The implications of this are good for the paedobaptist. For if the new covenant dealt with Israel and Judah before the time of Christ then the language Jeremiah used had to apply to children. This is consistent with the text. God promises in Jeremiah 31:1 to be the God of all the families of Israel. In Jeremiah 31:17 Israel’s children are included in the promises of restoration after exile. And In 31:36, the classic text for the new covenant, offspring of Israel are explicitly included. (See Jeremiah 32:37-40 and 33:22-26 for more texts).

If you’re going to argue against infant baptism fine, but be careful arguing about it from Jeremiah 31 … Jeremiah might have some issues with you.

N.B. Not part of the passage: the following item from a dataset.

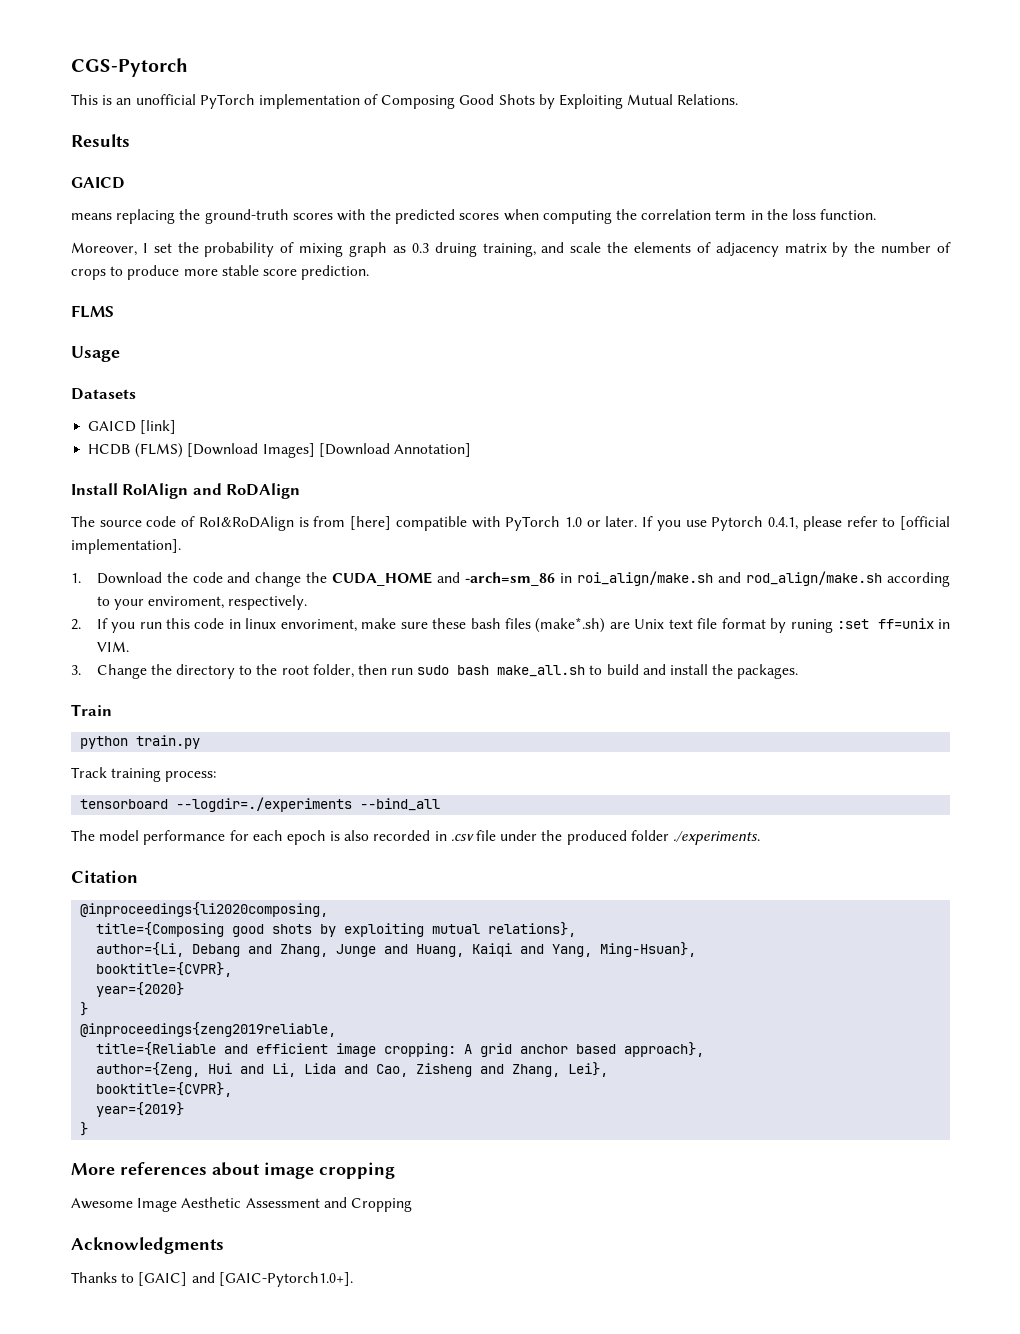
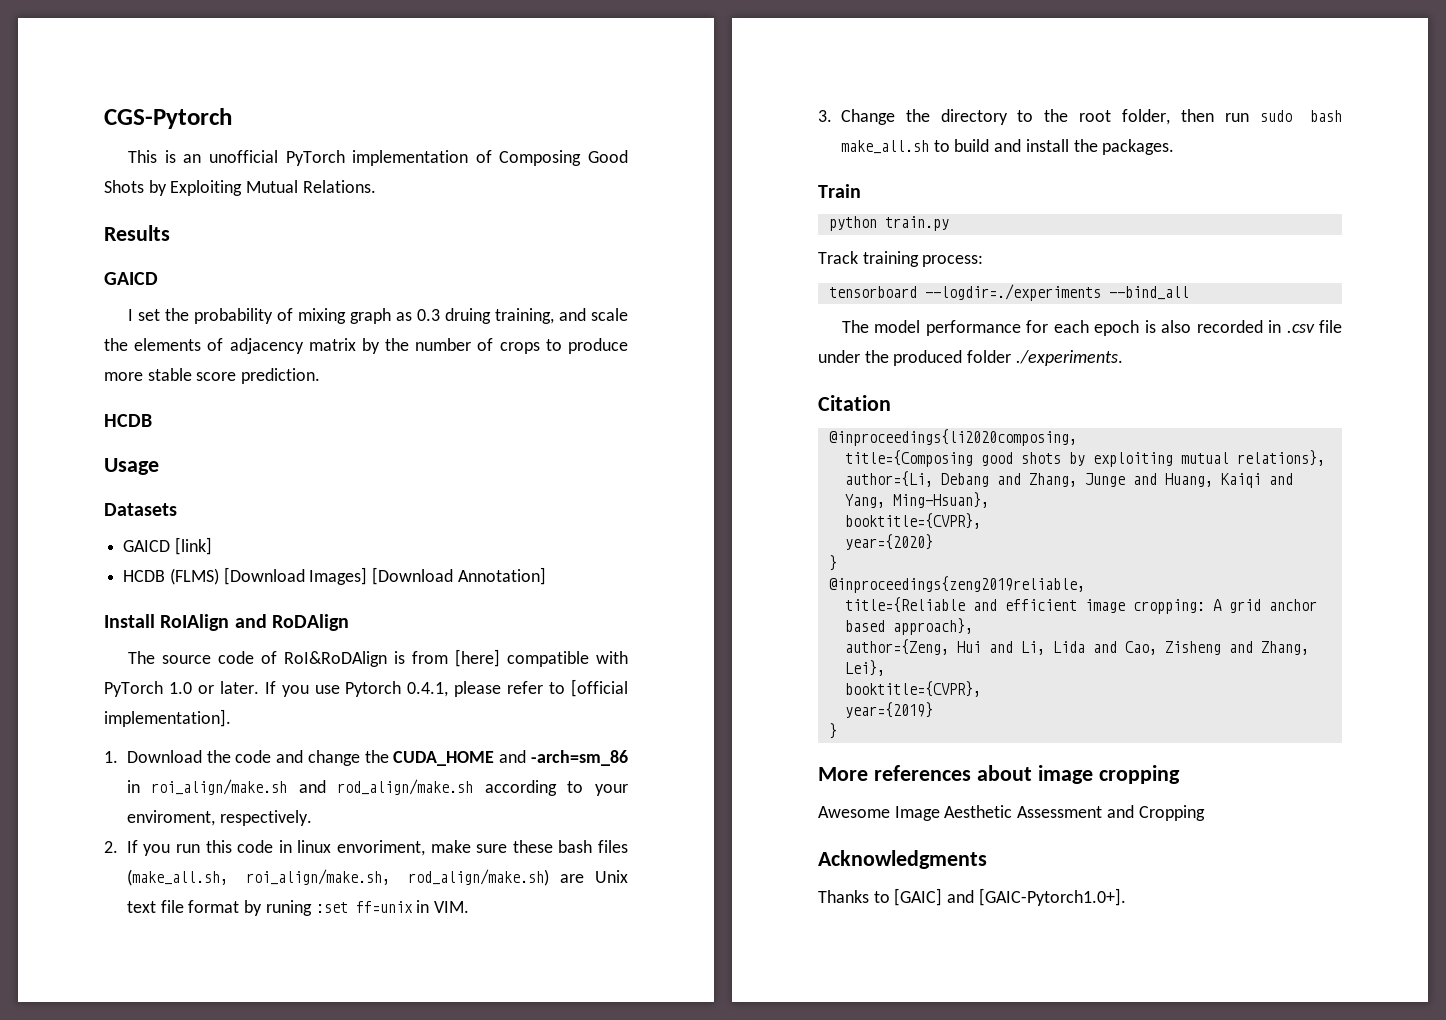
[71,209,877,224] [71,242,137,256] means replacing the ground-truth scores with the predicted scores when computing the correlation term in the loss function. // Moreover, -> (158, 278) none
[71,305,114,318] FLMS -> [104,414,152,427] HCDB
[535,617,606,633] (make*.sh) -> [126,869,550,886] (make_all.sh, roi_align/make.sh, rod_align/make.sh)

 As an aside I must say that I wish there was more written on the period of biblical history Jim Jordan calls ‘the restoration.’ I downloaded Peter O’Brien Hebrews commentary on my Kindle and found nothing on it. From my vantage point it’s essential to understanding the fulfillment of Jeremiah’s prophecies. I’ve included some exercepts from Jim Jordan’s Through New Eyes below to help people (myself included) get a better grasp on this important topic:

The Restoration is the least familiar and least studied phase of Old Covenant history. It is often assumed that the Kingdom of God went into the doldrums during this period, and that the people simply suffered until the coming of Messiah. Such an understanding of the post-exilic era utterly fails to do justice to the case. The Restoration was actually a far more glorious time than ever before, in terms of spirituzd power, though not in terms of outward glory and splendor.

The New Covenant, however, was far more glorious than the previous one.

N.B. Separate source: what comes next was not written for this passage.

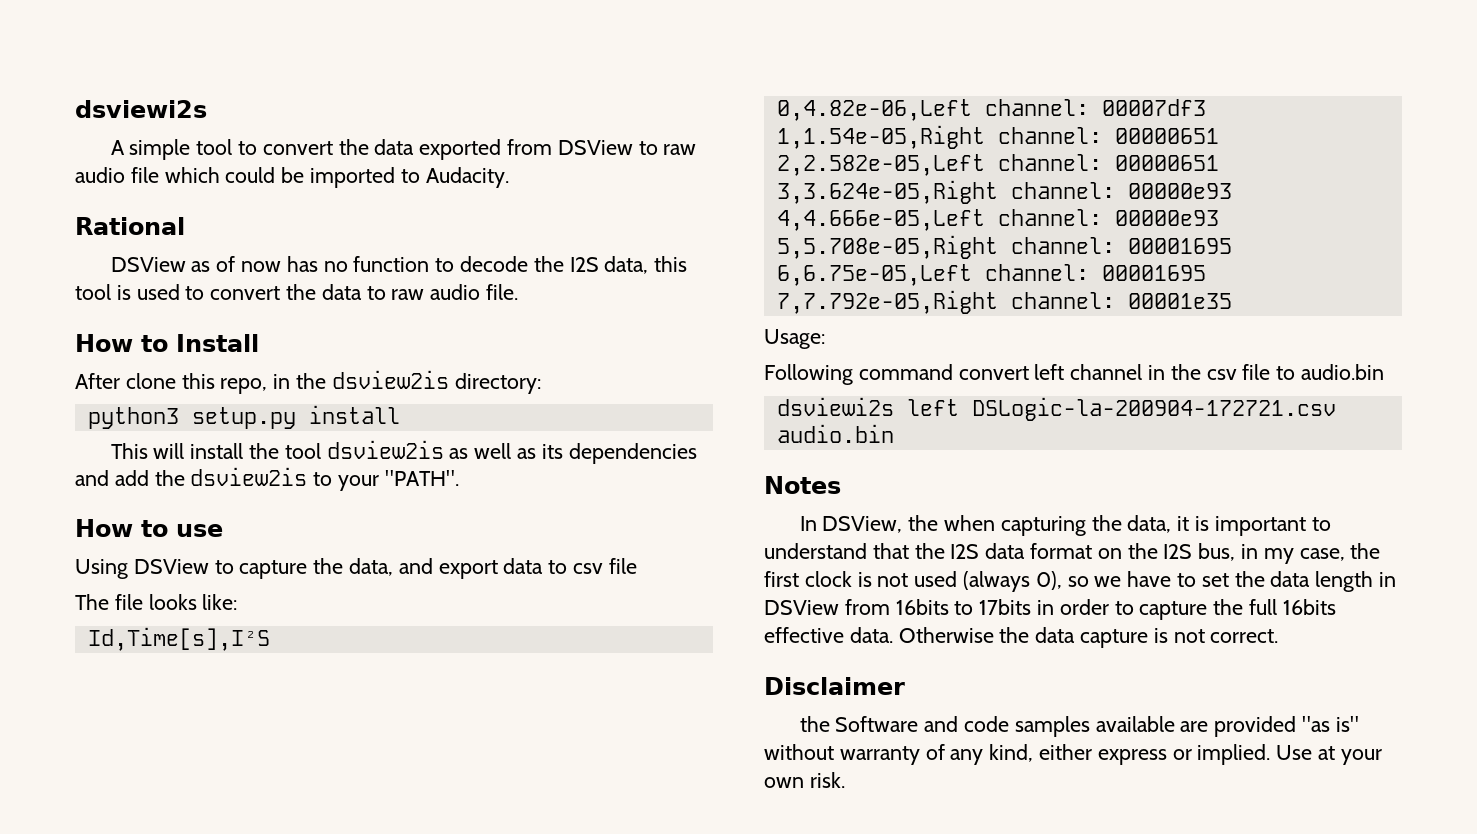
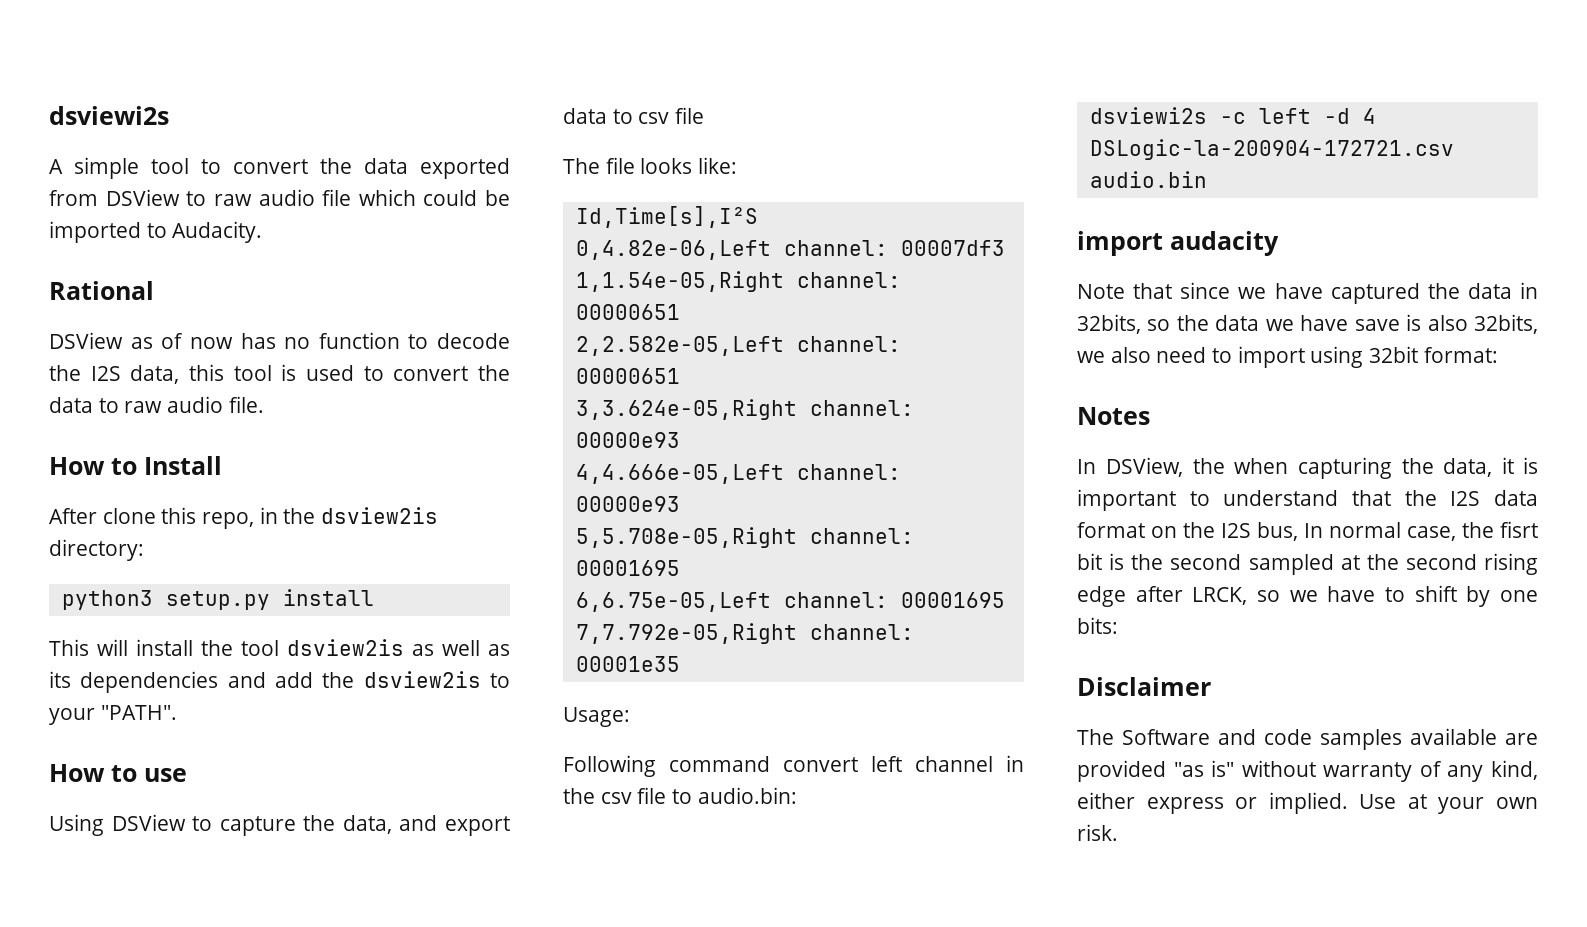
[1301,364,1385,380] [776,397,1336,421] [776,424,894,443] audio.bin // dsviewi2s left DSLogic-la-200904-172721.csv audio.bin -> [697,787,797,804] [1089,107,1376,124] [1089,139,1454,160] [1089,171,1207,188] [1077,231,1279,256] [1077,282,1538,304] [1077,314,1538,334] [1077,346,1498,368] audio.bin: // dsviewi2s -c left -d 4 DSLogic-la-200904-172721.csv audio.bin // import audacity // Note that since we have captured the data in 32bits, so the data we have save is also 32bits, we also need to import using 32bit format:
[1241,543,1381,564] [764,571,1397,592] [764,599,1336,620] [764,627,1279,648] in my case, the first clock is not used (always 0), so we have to set the data length in DSView from 16bits to 17bits in order to capture the full 16bits effective data. Otherwise the data capture is not correct. -> [1304,521,1538,541] [1077,553,1538,575] [1077,585,1538,607] [1077,617,1118,634] In normal case, the fisrt bit is the second sampled at the second rising edge after LRCK, so we have to shift by one bits:
[799,716,830,732] the -> [1077,729,1114,745] The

 First, God wanted the World Imperial era because it facilitated evangelism. The Jews (their new name) had been told to settle in Babylon and work for the good of their new cities (Jeremiah 29:4-7). As a result, the faith was spread throughout that land. In the Restoration Covenant, God’s Spirit would be given in greater measure, and the Jews would travel land and sea, making Gentile converts.

 Second, God wanted non-Levitical synagogues, because these brought out the spiritual gifts of laymen, and anticipated the New Covenant Church.

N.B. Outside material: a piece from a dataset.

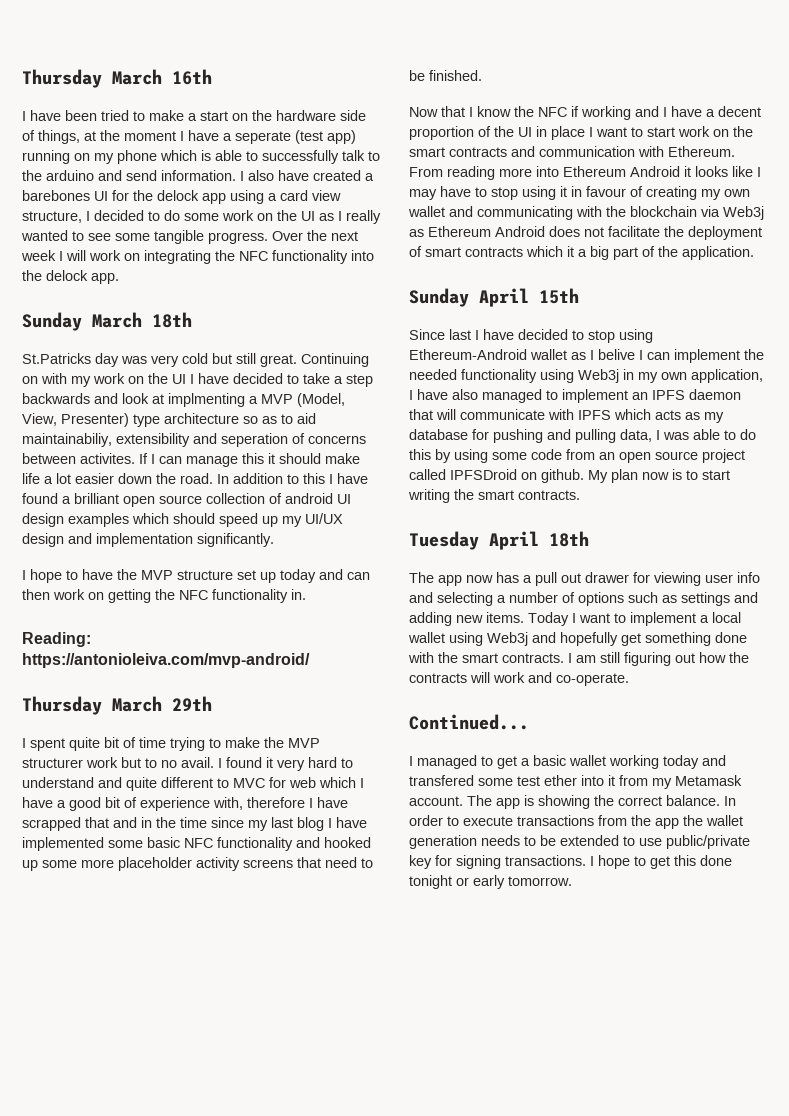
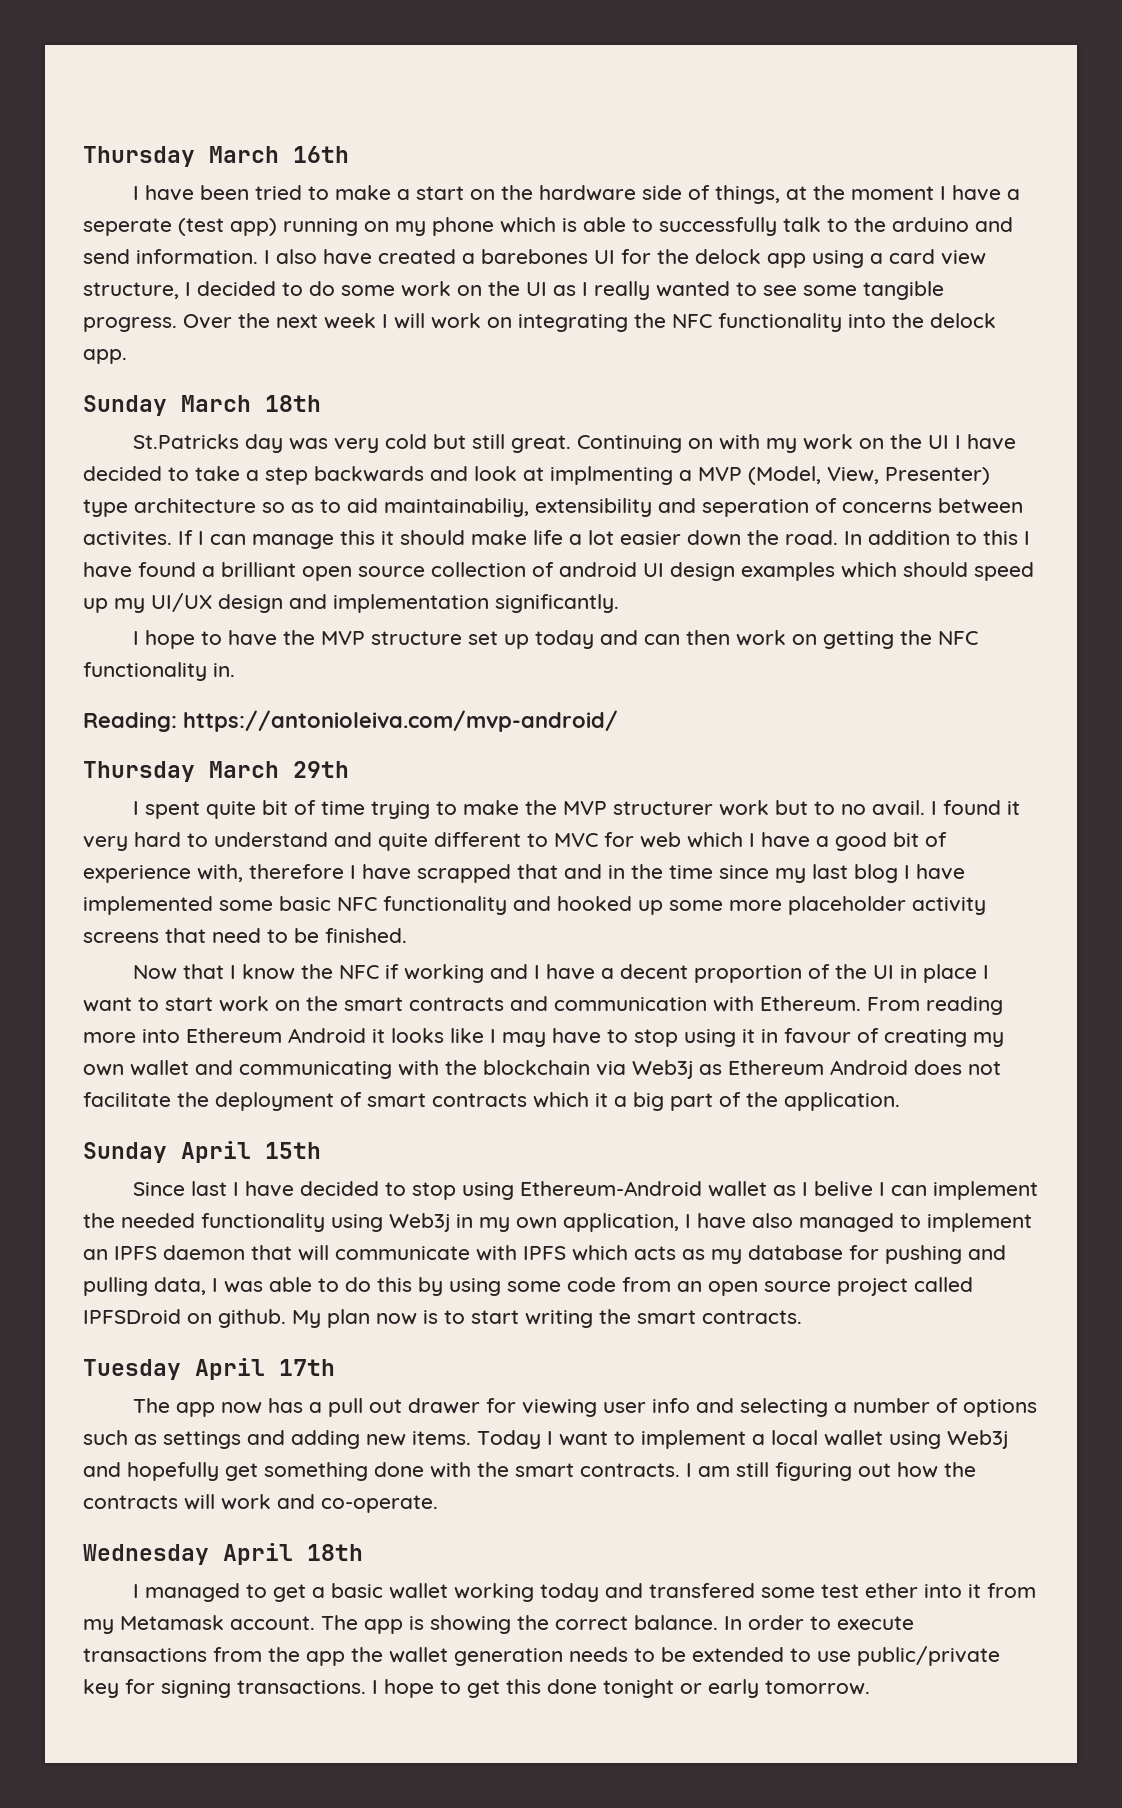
[549,531,589,547] 18th -> [279,1359,335,1376] 17th
[409,714,529,730] Continued... -> [83,1543,363,1565] Wednesday April 18th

 Third, God wanted a smaller Temple. With the Restoration Temple we have great shift in meaning. Moses had seen the pattern on Mount Sinai, and had built it below, The Mosaic Tabernacle symbolized both the nature and the glory of the Mosaic establishment. Similarly, David had been given the directions for the Temple. The Solomonic Temple symbolized both the nature and the glory of the Davidic covenant. This time Ezekiel was given a vision and blueprint for the post-exilic Temple, but it was a temple so vast and huge that it could never be built. Ezekiel’s visionary Temple symbolized both the nature and the glory of the restoration establishment, but the Temple actually built by Ezra was a small affair. Ezra’s Temple symbolized the nature, but not the glory, of the new restoration covenant.

This post owes a massive footnote to this paper by Pastor Bill Smith.